§ **PROBLEM DESCRIPTION**
Find every line in the records below that holds the word "SQUARE", and copy each one.

=== EXERCISE DATA ===

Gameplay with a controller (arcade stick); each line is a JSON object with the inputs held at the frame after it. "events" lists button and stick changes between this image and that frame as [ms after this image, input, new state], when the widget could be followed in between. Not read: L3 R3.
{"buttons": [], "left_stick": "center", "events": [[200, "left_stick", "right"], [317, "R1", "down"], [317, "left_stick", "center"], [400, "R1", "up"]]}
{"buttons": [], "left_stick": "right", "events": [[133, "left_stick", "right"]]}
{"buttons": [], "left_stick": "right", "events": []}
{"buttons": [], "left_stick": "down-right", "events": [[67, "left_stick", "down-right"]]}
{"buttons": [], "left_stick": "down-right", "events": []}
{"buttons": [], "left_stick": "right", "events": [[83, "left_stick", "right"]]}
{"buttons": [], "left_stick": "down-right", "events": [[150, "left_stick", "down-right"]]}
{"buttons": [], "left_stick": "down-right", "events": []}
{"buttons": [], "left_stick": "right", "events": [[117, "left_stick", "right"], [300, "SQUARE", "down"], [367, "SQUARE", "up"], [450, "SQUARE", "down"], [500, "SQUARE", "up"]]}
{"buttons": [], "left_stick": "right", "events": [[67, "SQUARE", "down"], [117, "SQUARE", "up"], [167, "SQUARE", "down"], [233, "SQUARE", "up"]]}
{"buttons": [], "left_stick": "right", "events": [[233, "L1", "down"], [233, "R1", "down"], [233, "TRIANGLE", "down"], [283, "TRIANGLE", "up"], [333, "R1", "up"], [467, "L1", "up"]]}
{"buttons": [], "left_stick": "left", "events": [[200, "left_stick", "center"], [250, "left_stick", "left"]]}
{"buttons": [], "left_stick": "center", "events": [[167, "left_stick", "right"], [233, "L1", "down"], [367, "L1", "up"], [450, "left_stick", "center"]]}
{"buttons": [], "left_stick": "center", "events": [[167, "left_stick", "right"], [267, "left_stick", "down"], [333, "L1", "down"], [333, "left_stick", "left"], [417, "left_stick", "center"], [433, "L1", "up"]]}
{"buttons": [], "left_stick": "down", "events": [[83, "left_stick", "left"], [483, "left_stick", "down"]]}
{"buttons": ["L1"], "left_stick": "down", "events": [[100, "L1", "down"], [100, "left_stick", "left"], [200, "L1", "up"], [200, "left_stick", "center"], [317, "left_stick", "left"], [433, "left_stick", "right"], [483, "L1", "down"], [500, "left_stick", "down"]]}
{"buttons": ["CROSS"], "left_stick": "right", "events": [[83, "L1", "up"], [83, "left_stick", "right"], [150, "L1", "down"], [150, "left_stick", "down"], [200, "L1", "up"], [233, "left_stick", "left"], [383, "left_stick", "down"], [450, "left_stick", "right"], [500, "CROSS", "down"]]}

===

§ **ANSWER TO THE PROBLEM**
{"buttons": [], "left_stick": "right", "events": [[117, "left_stick", "right"], [300, "SQUARE", "down"], [367, "SQUARE", "up"], [450, "SQUARE", "down"], [500, "SQUARE", "up"]]}
{"buttons": [], "left_stick": "right", "events": [[67, "SQUARE", "down"], [117, "SQUARE", "up"], [167, "SQUARE", "down"], [233, "SQUARE", "up"]]}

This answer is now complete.